HDR+AA In Action with ATI's Radeon X1800/X1900s
Conclusion:
Source: HDR+AA In Action with ATI's Radeon X1800/X1900s
Over the past several months, we’ve detailed the performance of ATI’s latest Radeon X1K cards at length. Back in October we took our first look at the Radeon X1800 family, previewing the performance of the X1800 XT and XL cards, the Radeon X1800 XT 512MB in particular turned into an impressive performer in subsequent driver updates from ATI. Then, at the beginning of this year we took a look at ATI’s Super AA anti-aliasing modes.
But the one topic we hadn’t discussed at length (that you continued to remind us about in the comments) is ATI’s unique ability to support anti-aliasing with high dynamic range lighting (HDR), a feature found on all of their X1K cards.
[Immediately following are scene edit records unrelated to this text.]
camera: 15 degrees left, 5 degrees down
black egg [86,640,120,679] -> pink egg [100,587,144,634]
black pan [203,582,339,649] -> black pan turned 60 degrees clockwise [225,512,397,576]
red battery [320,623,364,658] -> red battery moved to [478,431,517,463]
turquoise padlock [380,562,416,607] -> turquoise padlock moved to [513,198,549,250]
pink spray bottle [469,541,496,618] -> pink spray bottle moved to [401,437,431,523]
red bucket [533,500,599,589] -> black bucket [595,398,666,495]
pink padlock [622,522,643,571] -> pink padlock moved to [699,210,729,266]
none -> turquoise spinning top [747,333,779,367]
Only ATI’s Radeon X1K cards are capable of pulling off this feat.
Conclusion:
Adding 4xAA/8xAF to Far Cry running with HDR had very little effect on the Radeon cards relatively speaking. At 1600x1200 the Radeon X1900 XTX’s performance drops by just 2 fps, or a little over 4%, while the X1800 XT 512MB sees an even slimmer 2% drop off. Even the slower Radeon X1800 GTO and X1900 GT cards see only slight declines once AA is added on top of HDR in Far Cry.
Under the greater demands of Oblivion, the margins are definitely greater, but we still saw manageable frame rates; adding AA to HDR actually comes free at 1024x768 for all cards except the Radeon X1800 GTO, and keep in mind that we could easily turn down the graphics settings a little for even better performance. In our outdoors testing the Radeon X1900 XTX saw a performance dropoff of nearly 30% while the Radeon X1800 XT took at performance hit of 21% once HDR+AA was enabled. Similarly, the Radeon X1900 GT took a greater hit than the GTO.
This is probably because the GPU on the older R520 cards is already pretty bottlenecked once HDR is running in Oblivion, once AA is added, the GPU can’t bottom out much further. In the case of the R580-based cards, they’re not quite as overtaxed with just HDR running, so once HDR+AA is enabled you see performance decline significantly.
The differences between running with HDR and HDR+AA aren’t quite as significant in foliage testing simply because the foliage area is more stressful on the graphics card than the outdoors area.
Looking over the results, HDR+AA is certainly a lot more feasible on ATI’s Radeon X1K cards than we initially thought. Getting playable frame rates with HDR+AA shouldn’t be too hard as long as you keep the eye candy in check, and with older games like Far Cry you should be able to turn it all on while also running HDR+AA without any problems.